A Little More about this Pispilit Recipe

Recipe History

Pispilit is a traditional cornbread dish from Albania and Kosovo, enjoyed for generations across the Balkans. Every region and household has its own variation, shaped by the season and the ingredients available. Pispilit represents comforting countryside cooking at its best. Humble ingredients are transformed into something deeply nourishing, warming and full of character.

Ingredient Guide

The beauty of this dish lies in the contrast of flavours and textures. Wild asparagus brings a delicate grassy flavour, whilst nettles become soft and rich once cooked.

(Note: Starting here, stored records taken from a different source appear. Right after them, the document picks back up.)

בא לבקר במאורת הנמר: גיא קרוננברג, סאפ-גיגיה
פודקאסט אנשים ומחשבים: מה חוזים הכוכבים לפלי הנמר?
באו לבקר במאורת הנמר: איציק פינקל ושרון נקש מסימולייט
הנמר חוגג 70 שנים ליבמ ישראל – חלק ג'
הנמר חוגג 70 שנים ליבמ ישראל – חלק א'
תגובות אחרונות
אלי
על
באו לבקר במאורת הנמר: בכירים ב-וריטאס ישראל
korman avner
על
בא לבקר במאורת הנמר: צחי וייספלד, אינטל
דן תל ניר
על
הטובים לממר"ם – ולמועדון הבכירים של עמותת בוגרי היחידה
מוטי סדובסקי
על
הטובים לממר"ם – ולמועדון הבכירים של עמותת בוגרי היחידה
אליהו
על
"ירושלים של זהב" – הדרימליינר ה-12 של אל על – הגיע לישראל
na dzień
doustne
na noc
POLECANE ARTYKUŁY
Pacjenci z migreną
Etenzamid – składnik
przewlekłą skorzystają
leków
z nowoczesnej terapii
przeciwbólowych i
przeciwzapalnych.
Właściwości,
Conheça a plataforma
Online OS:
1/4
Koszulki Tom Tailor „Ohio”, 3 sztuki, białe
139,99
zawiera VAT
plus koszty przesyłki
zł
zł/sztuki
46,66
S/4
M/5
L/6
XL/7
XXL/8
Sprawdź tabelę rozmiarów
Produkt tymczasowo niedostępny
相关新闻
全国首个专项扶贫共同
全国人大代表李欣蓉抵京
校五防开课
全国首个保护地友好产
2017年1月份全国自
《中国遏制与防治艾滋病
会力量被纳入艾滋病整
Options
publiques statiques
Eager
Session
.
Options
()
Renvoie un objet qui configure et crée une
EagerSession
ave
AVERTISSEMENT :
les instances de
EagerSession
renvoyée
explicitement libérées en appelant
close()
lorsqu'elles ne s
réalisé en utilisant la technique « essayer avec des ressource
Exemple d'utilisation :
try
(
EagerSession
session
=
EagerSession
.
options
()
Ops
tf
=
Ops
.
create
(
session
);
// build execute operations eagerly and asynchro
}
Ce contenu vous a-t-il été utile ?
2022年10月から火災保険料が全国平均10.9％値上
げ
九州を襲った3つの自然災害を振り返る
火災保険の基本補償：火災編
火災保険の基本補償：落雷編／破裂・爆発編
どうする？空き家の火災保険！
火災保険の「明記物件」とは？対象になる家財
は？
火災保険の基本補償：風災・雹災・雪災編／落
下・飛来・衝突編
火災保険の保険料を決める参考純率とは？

Feta melts gently into the warm pispilit, adding creaminess and saltiness, whilst chervil gives freshness right at the end. Little Olive Oil's Kalinjot Pure extra virgin olive oil ties everything together with a rich, peppery warmth that complements the wild greens beautifully.

Prep Tips

When handling fresh nettles, wear gloves before cooking, as the tiny hairs on the leaves can sting your skin. Once blanched in boiling water, the sting disappears completely and the nettles become beautifully tender and spinach-like. After cooking, squeeze out as much excess water as possible, then chop them. This keeps the pispilit crisp and prevents the cornmeal base from becoming soggy.

Ingredient Swaps

This recipe works beautifully as a flexible seasonal dish. If nettles are difficult to find, spinach, chard or cavolo nero work wonderfully instead. Tenderstem broccoli or regular asparagus can replace wild asparagus, whilst goat's cheese or ricotta make softer alternatives to feta. If you do not have chervil, parsley, dill or tarragon, all bring a similar fresh, herbal lift. Pecorino can also be swapped for parmesan for a slightly milder finish.

Serving Suggestions

Serve this pispilit warm for brunch, lunch or a relaxed dinner. It pairs beautifully with a crisp green salad dressed simply with lemon and Little Olive Oil's Kalinjot Pure extra virgin olive oil, or with thick yoghurt for something cooling and refreshing. For a more substantial meal, try topping it with a softly poached egg.